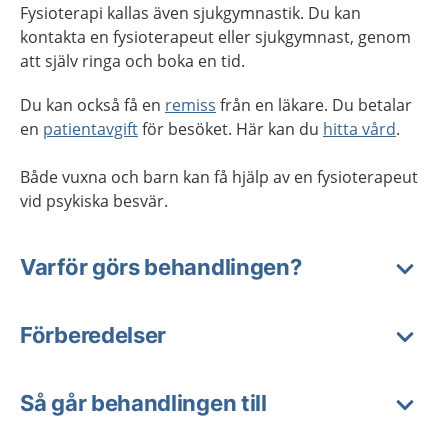
Fysioterapi kallas även sjukgymnastik. Du kan
kontakta en fysioterapeut eller sjukgymnast, genom
att själv ringa och boka en tid.
Du kan också få en
remiss
från en läkare. Du betalar
en
patientavgift
för besöket. Här kan du
hitta vård
.
Både vuxna och barn kan få hjälp av en fysioterapeut
vid psykiska besvär.
Varför görs behandlingen?
Förberedelser
Så går behandlingen till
▬▬▬▬▬▬▬▬▬▬
▶ _Task goal_:
Every record above must reappear exactly in the answer, minus its pictures.

▶ _Finished task_:
Fysioterapi kallas även sjukgymnastik. Du kan
kontakta en fysioterapeut eller sjukgymnast, genom
att själv ringa och boka en tid.
Du kan också få en
remiss
från en läkare. Du betalar
en
patientavgift
för besöket. Här kan du
hitta vård
.
Både vuxna och barn kan få hjälp av en fysioterapeut
vid psykiska besvär.
Varför görs behandlingen?
Förberedelser
Så går behandlingen till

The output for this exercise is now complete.